Image description: Bhumi B Patel, a queer, brown skinned, South Asian Gujarati, femme person with black and gray hair sits against a field of grass blurred in the background. She wears a v-neck black jumpsuit and bright red lipstick. She has brown eyes and a silver hoop nose ring. Photo by Lara Kaur.
Bhumi B Patel
she/her/they/them
I honor and recognize the Chochenyo-speaking Ohlone People; Oakland, CA
Movement artist and writer Bhumi B Patel directs pateldanceworks and is a queer, desi, home-seeker, and science fiction choreographer (she/they). In its purest form, she creates performance works as a love letter to her ancestors. While Patel has trained in Western forms, she seeks to create movement outside of white models of dance at the intersection of embodied research and generating new futures, using improvisational practice for voice and body as a pursuit for liberation.
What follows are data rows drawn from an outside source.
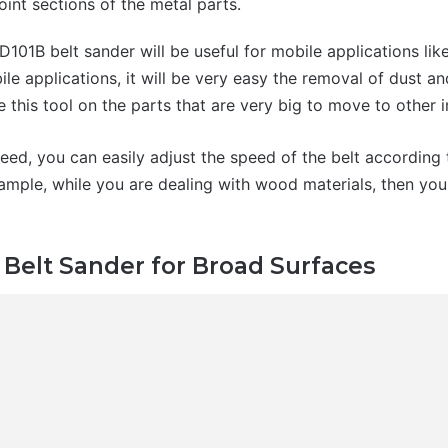
oint sections of the metal parts.
D101B belt sander will be useful for mobile applications li
le applications, it will be very easy the removal of dust a
e this tool on the parts that are very big to move to other
eed, you can easily adjust the speed of the belt according 
ample, while you are dealing with wood materials, then you
Belt Sander for Broad Surfaces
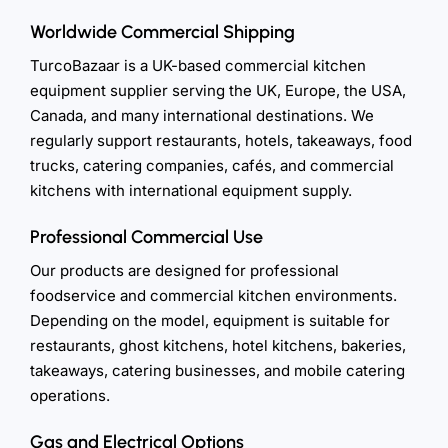
Worldwide Commercial Shipping
TurcoBazaar is a UK-based commercial kitchen
equipment supplier serving the UK, Europe, the USA,
Canada, and many international destinations. We
regularly support restaurants, hotels, takeaways, food
trucks, catering companies, cafés, and commercial
kitchens with international equipment supply.
Professional Commercial Use
Our products are designed for professional
foodservice and commercial kitchen environments.
Depending on the model, equipment is suitable for
restaurants, ghost kitchens, hotel kitchens, bakeries,
takeaways, catering businesses, and mobile catering
operations.
Gas and Electrical Options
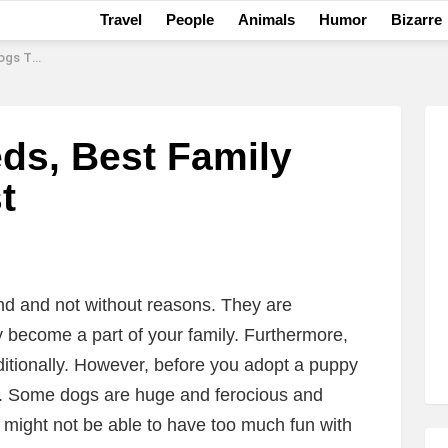
Travel
People
Animals
Humor
Bizarre
10 List
ds, Best Family
t
nd and not without reasons. They are
ly become a part of your family. Furthermore,
itionally. However, before you adopt a puppy
d. Some dogs are huge and ferocious and
 might not be able to have too much fun with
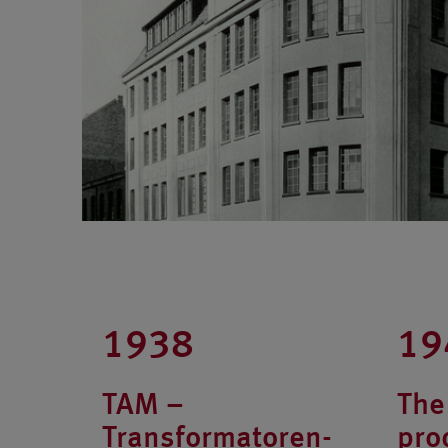
1938
19
TAM –
The 
Transformatoren-
pro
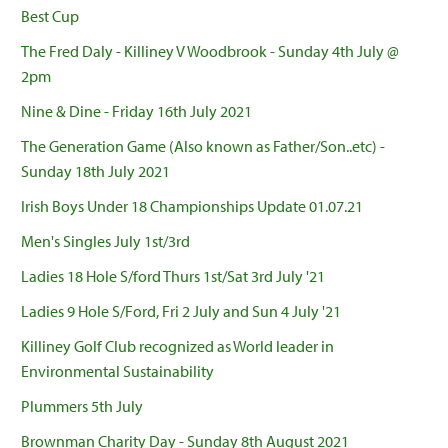
Best Cup
The Fred Daly - Killiney V Woodbrook - Sunday 4th July @
2pm
Nine & Dine - Friday 16th July 2021
The Generation Game (Also known as Father/Son..etc) -
Sunday 18th July 2021
Irish Boys Under 18 Championships Update 01.07.21
Men's Singles July 1st/3rd
Ladies 18 Hole S/ford Thurs 1st/Sat 3rd July '21
Ladies 9 Hole S/Ford, Fri 2 July and Sun 4 July '21
Killiney Golf Club recognized as World leader in
Environmental Sustainability
Plummers 5th July
Brownman Charity Day - Sunday 8th August 2021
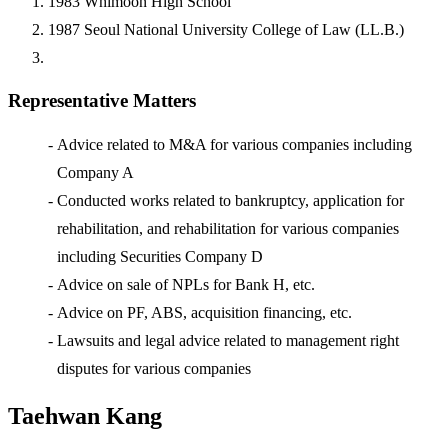
1983
Whimoon High School
1987
Seoul National University College of Law (LL.B.)
Representative Matters
-
Advice related to M&A for various companies including
Company A
-
Conducted works related to bankruptcy, application for
rehabilitation, and rehabilitation for various companies
including Securities Company D
-
Advice on sale of NPLs for Bank H, etc.
-
Advice on PF, ABS, acquisition financing, etc.
-
Lawsuits and legal advice related to management right
disputes for various companies
Taehwan Kang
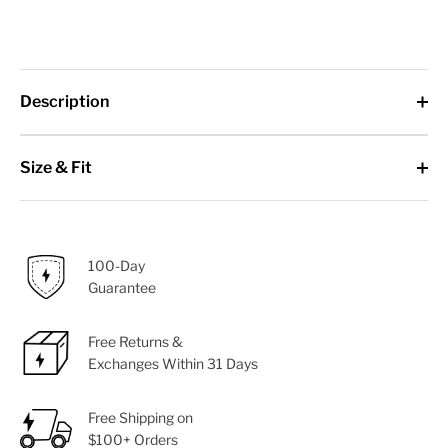
Description
Size & Fit
100-Day
Guarantee
Free Returns &
Exchanges Within 31 Days
Free Shipping on
$100+ Orders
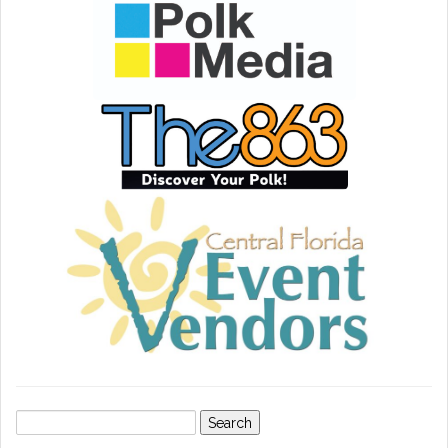
Search
for:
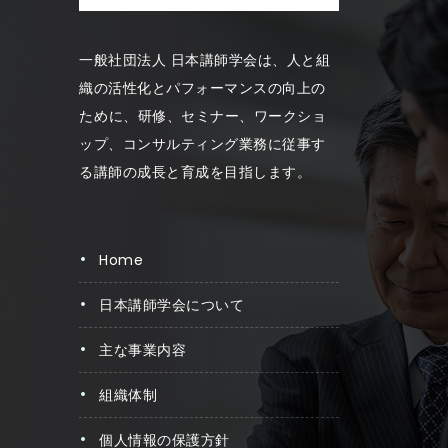
一般社団法人 日本講師学会は、人と組
織の活性化とパフォーマンスの向上の
ため に、研修、セミナー、ワークショ
ップ、コンサルティング業務に従事す
る講師の成長と育成を目指します。
home
日本講師学会について
主な事業内容
組織体制
個人情報の保護方針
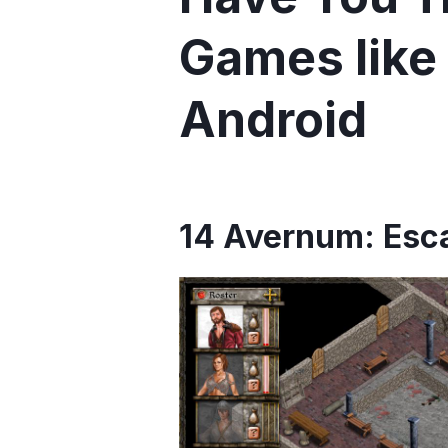
Games like 
Android
14 Avernum: Esca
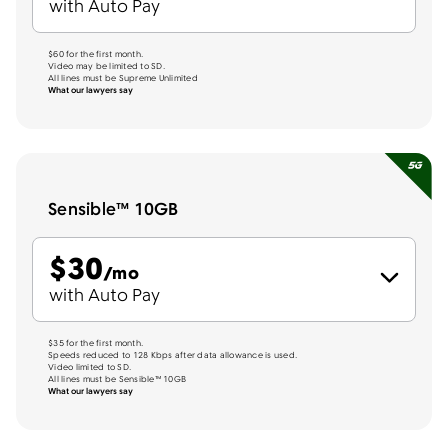
with Auto Pay
$60 for the first month.
Video may be limited to SD.
All lines must be Supreme Unlimited
What our lawyers say
Sensible™ 10GB
$
30
per month
/mo
with Auto Pay
$35 for the first month.
Speeds reduced to 128 Kbps after data allowance is used.
Video limited to SD.
All lines must be Sensible™ 10GB
What our lawyers say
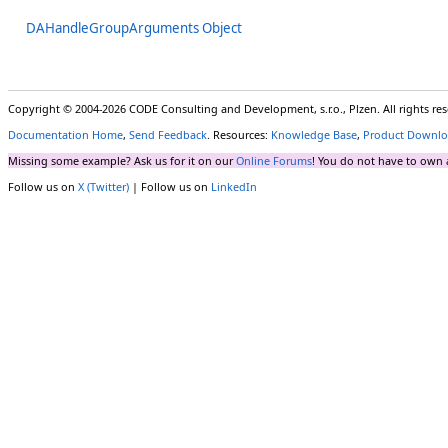
DAHandleGroupArguments Object
Copyright © 2004-2026 CODE Consulting and Development, s.r.o., Plzen. All rights r
Documentation Home
,
Send Feedback
. Resources:
Knowledge Base
,
Product Downlo
Missing some example? Ask us for it on our
Online Forums
! You do not have to own 
Follow us on
X (Twitter)
| Follow us on
LinkedIn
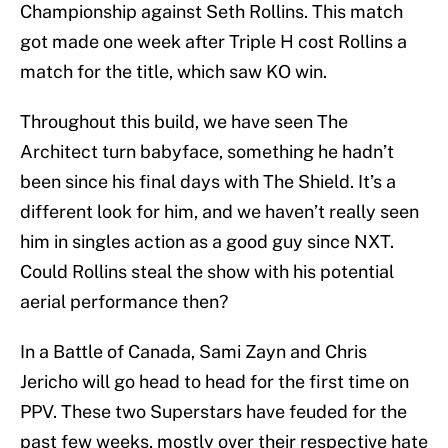
Championship against Seth Rollins. This match
got made one week after Triple H cost Rollins a
match for the title, which saw KO win.
Throughout this build, we have seen The
Architect turn babyface, something he hadn’t
been since his final days with The Shield. It’s a
different look for him, and we haven’t really seen
him in singles action as a good guy since NXT.
Could Rollins steal the show with his potential
aerial performance then?
In a Battle of Canada, Sami Zayn and Chris
Jericho will go head to head for the first time on
PPV. These two Superstars have feuded for the
past few weeks, mostly over their respective hate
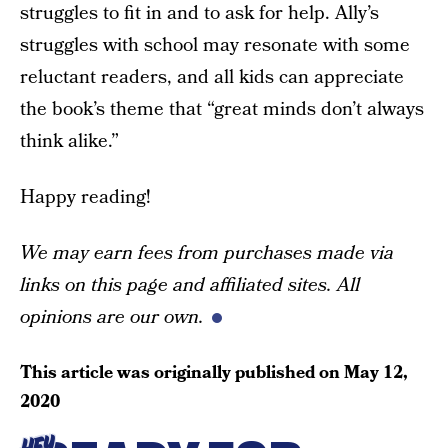
struggles to fit in and to ask for help. Ally’s
struggles with school may resonate with some
reluctant readers, and all kids can appreciate
the book’s theme that “great minds don’t always
think alike.”
Happy reading!
We may earn fees from purchases made via
links on this page and affiliated sites. All
opinions are our own.
This article was originally published on
May 12,
2020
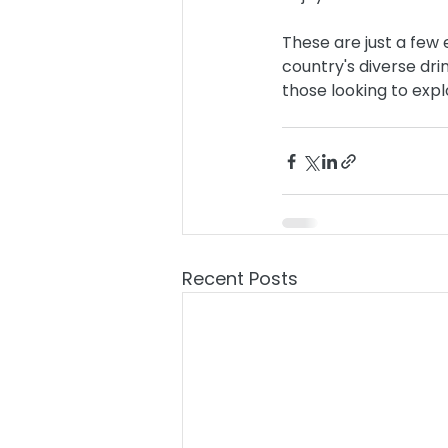
These are just a few
country's diverse dri
those looking to expl
Recent Posts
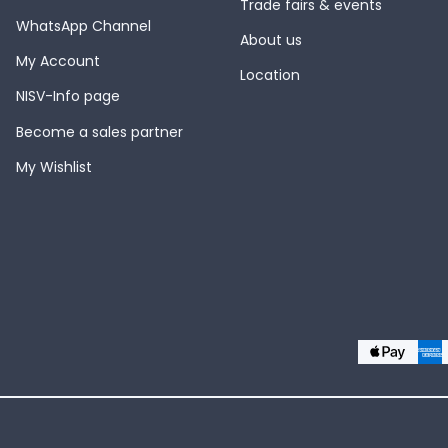
Trade fairs & events
WhatsApp Channel
About us
My Account
Location
NISV-Info page
Become a sales partner
My Wishlist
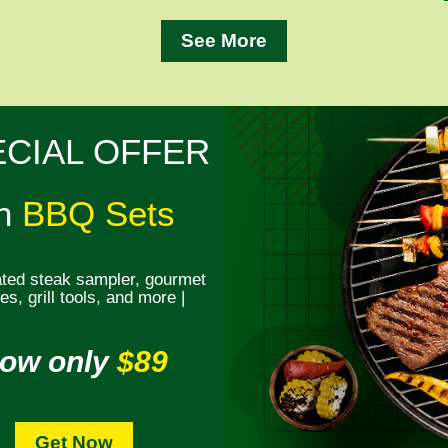
See More
ECIAL OFFER
n
BBQ Sets
ted steak sampler, gourmet
s, grill tools, and more |
ow only
$89
Get Now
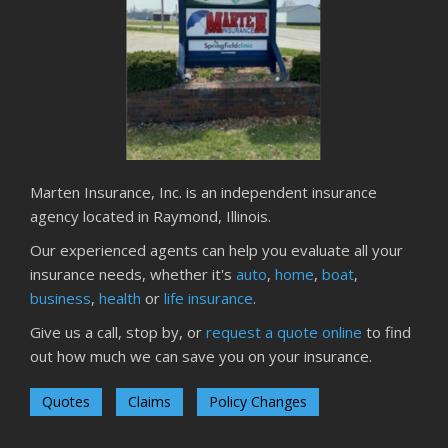
How to Insure a Travel Trailer or Camper for the Off-
Season
August
Phishing Emails, Ransomware, and Liability: A Business
Owner’s Cyber Checklist
Six Overlooked Items You Should Add to Your Home
Inventory
July
Marten Insurance, Inc. is an independent insurance
How to Prepare Your Business for a Natural Disaster
agency located in Raymond, Illinois.
Backyard Safety Tips for Fire, Water, and Everything in
Our experienced agents can help you evaluate all your
Between
insurance needs, whether it's
auto
,
home
,
boat
,
June
business
,
health
or
life insurance
.
Common Commercial Insurance Mistakes (and How to
Give us a call, stop by, or
request a quote online
to find
Avoid Them)
out how much we can save you on your insurance.
Insurance Tips for First-Time Homebuyers
May
Quotes
Claims
Policy Changes
How Regular Equipment Maintenance Can Help Prevent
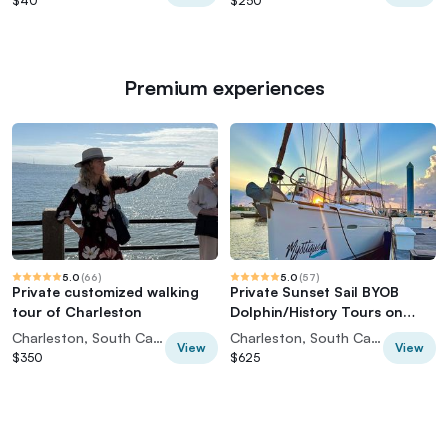
$40
$250
Premium experiences
5.0
(
66
)
5.0
(
57
)
Private customized walking
Private Sunset Sail BYOB
tour of Charleston
Dolphin/History Tours on
43ft Mystique
Charleston, South Carolina, USA
Charleston, South Carolina, USA
View
View
$350
$625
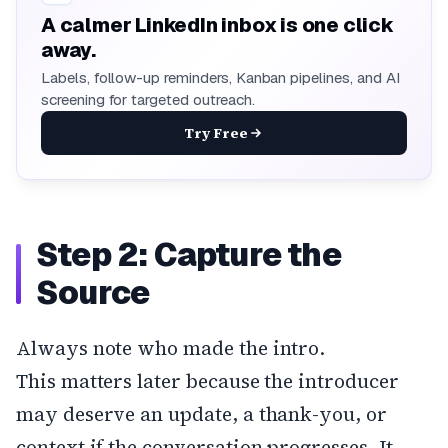
A calmer LinkedIn inbox is one click
away.
Labels, follow-up reminders, Kanban pipelines, and AI
screening for targeted outreach.
Try Free
Step 2: Capture the
Source
Always note who made the intro.
This matters later because the introducer
may deserve an update, a thank-you, or
context if the conversation progresses. It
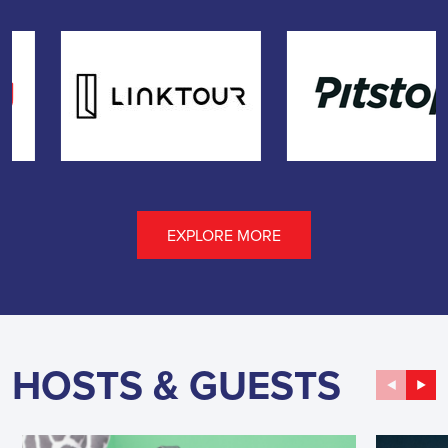
EXPLORE MORE
HOSTS & GUESTS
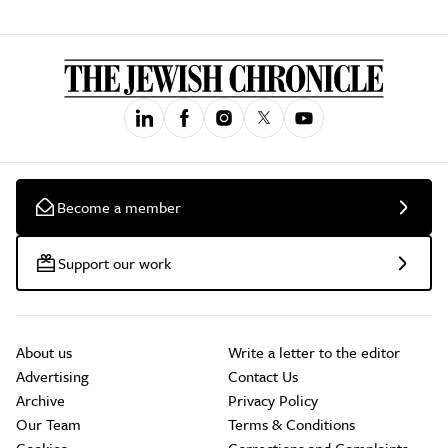
Become a member
Support our work
About us
Write a letter to the editor
Advertising
Contact Us
Archive
Privacy Policy
Our Team
Terms & Conditions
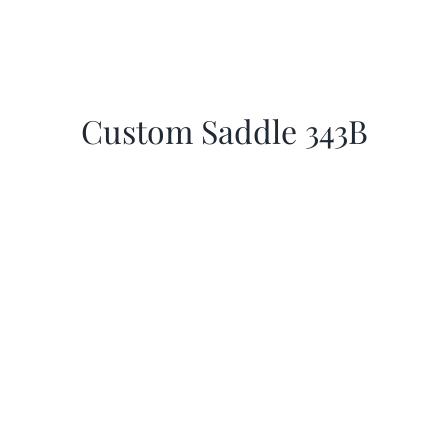
Custom Saddle 343B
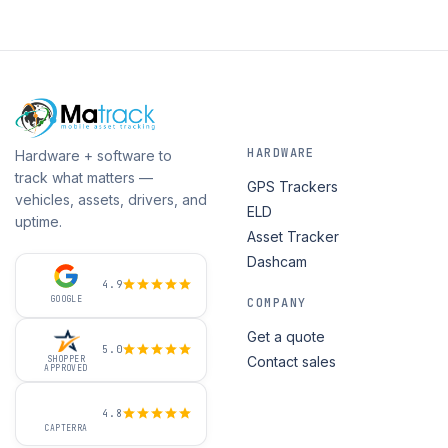
HARDWARE
Hardware + software to
track what matters —
GPS Trackers
vehicles, assets, drivers, and
ELD
uptime.
Asset Tracker
Dashcam
4.9
GOOGLE
COMPANY
Get a quote
5.0
Contact sales
SHOPPER
APPROVED
4.8
CAPTERRA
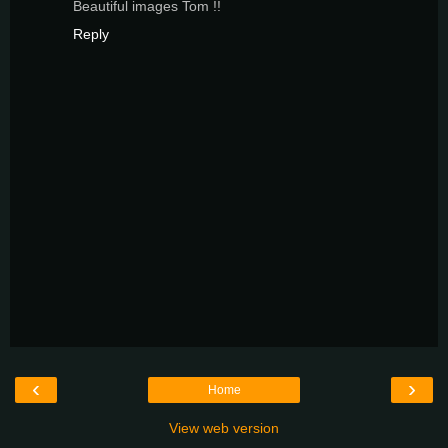
Beautiful images Tom !!
Reply
‹
›
Home
View web version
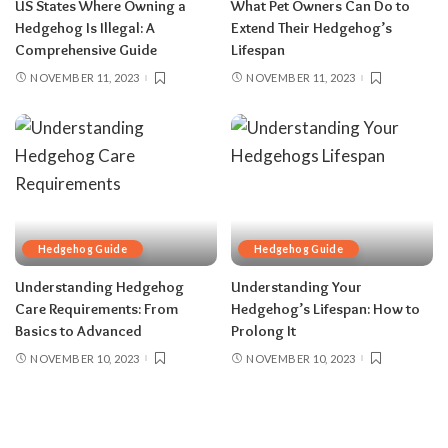
US States Where Owning a
What Pet Owners Can Do to
Hedgehog Is Illegal: A
Extend Their Hedgehog’s
Comprehensive Guide
Lifespan
NOVEMBER 11, 2023
NOVEMBER 11, 2023
Hedgehog Guide
Hedgehog Guide
Understanding Hedgehog
Understanding Your
Care Requirements: From
Hedgehog’s Lifespan: How to
Basics to Advanced
Prolong It
NOVEMBER 10, 2023
NOVEMBER 10, 2023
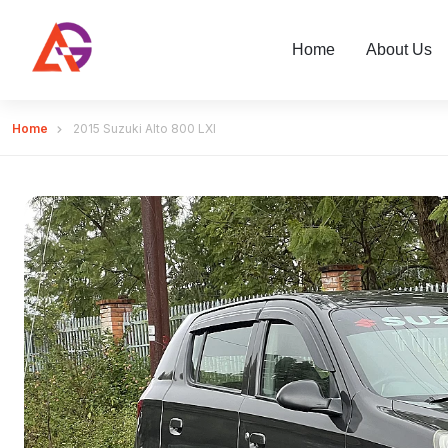
Home
About Us
Home
2015 Suzuki Alto 800 LXI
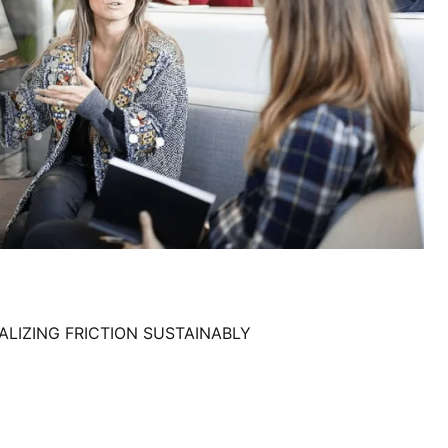
LIZING FRICTION SUSTAINABLY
Patel seeks liberation through dancing, choreographing, curating, teaching, and scholarship and attends to her desires to create nourishing community spaces. She earned her M.A. in American Dance Studies from Florida State University and her M.F.A. in Dance from Mills College. She is a member of Dancing Around Race, founded by Gerald Casel, and engages with curatorial practices for both performances and written publications. Patel’s work has been presented at Human Resources (LA), CounterPulse (SF), Joe Goode Annex (SF), RoundAntennae (Berkeley), SAFEhouse Arts (SF), max10 (Santa Cruz), RAWdance’s Concept Series (SF), The San Francisco International Arts Festival, Berkeley Finnish Hall, PUSHfest (SF), Shawl-Anderson’s Queering Dance Festival (Berkeley), and Deborah Slater’s Studio 210 Residency (SF). Bhumi has been a Lead Artist with SAFEhouse Arts, an Emerging Arts Professionals Fellow, and a Women of Color in the Arts Leadership through Mentorship Fellow. She has presented her research at the Dance Studies Association Annual conference, the Asia Pacific Dance Festival Conference, and the Popular Culture Association Annual conference and has been published in the San Francisco Chronicle, Life as a Modern Dancer, Contact Quarterly, and InDance.